More speculative - don’t accept the classic VC-backed startup structure as a default mode of working in the first place!
- Imagine building a treehouse with some friends. Or some other group project you’d be excited about. I.e., any situation where you might be excited about the end product and mission, and you’re excited to work those other people. Say there’s 5 of you. You are essentially a 20% owner. Does this still sound fun, and do you still join, if I decrease your stake to 1% (if you’re super outstanding)? Or more likely, 0.5%, 0.3%, or less? The correct answers are:
- No way in hell.
- Yes because there are concrete benefits that make it worth it (a) apprenticeship, b) money and time it provides for my other priorities, c) I get to play a specific craftsman-like role in the treehouse-building process that I really enjoy doing for it’s own sake).

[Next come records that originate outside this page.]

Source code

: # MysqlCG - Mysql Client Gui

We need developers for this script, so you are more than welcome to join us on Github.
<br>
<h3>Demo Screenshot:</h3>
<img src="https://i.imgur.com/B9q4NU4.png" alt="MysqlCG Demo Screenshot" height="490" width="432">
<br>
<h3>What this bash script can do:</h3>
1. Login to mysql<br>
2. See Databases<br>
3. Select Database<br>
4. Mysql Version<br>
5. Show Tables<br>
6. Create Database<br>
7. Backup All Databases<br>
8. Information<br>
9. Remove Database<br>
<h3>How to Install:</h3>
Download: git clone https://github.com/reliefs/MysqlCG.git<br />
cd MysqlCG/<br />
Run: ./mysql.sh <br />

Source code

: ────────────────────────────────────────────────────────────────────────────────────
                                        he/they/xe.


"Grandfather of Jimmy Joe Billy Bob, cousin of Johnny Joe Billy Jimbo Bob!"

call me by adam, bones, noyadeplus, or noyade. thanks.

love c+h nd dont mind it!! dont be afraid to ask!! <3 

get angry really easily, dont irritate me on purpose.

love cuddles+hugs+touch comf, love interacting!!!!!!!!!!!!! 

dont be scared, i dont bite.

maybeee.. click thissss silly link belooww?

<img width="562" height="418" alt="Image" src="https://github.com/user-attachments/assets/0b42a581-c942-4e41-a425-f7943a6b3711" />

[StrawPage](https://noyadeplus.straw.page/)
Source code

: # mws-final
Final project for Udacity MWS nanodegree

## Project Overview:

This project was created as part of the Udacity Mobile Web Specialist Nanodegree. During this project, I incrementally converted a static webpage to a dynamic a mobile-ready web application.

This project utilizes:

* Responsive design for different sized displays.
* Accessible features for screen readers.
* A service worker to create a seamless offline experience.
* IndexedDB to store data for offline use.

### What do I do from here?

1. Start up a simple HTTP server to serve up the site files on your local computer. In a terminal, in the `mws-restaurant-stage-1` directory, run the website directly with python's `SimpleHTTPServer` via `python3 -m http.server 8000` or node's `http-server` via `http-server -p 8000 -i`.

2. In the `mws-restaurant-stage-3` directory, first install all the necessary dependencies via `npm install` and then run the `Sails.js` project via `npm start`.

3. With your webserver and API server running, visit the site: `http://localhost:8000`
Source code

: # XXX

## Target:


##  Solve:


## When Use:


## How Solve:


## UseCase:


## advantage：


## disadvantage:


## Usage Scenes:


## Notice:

- Yes because I don’t have any better options and the Mafia is knocking on my door.
- All are solid answers. But in no scenarios is this about the mission anymore. This is the founder’s treehouse.
- It’s tempting to play it forward and think about how your tiny fraction could be a meaningful sum if the company prospers. It’s part of the temptation of joining early - you get equity when it’s less in-demand. But this analysis discounts the realities of having only a tiny ownership stake when many of your colleagues own much more.
Don’t join a “team” in name only. “Team” is often an inaccurate description of the startup environment. It’s a euphemism leaders and managers will prefer to use in order to uphold the fiction that startups are different from “corporate” where you’re just an “employee” (God forbid you become a “business man”) and to hide hierarchy that candidates might otherwise resist. Team implies equal footing. If someone owns significantly more of the business than you and has the power to tell you what to do, they are not simply your teammate anymore.
Think hard about whether joining a startup is really a good idea for you. Let’s not make this the next default, dysfunctional path for smart, energetic people that lack sufficiently-specific ambition.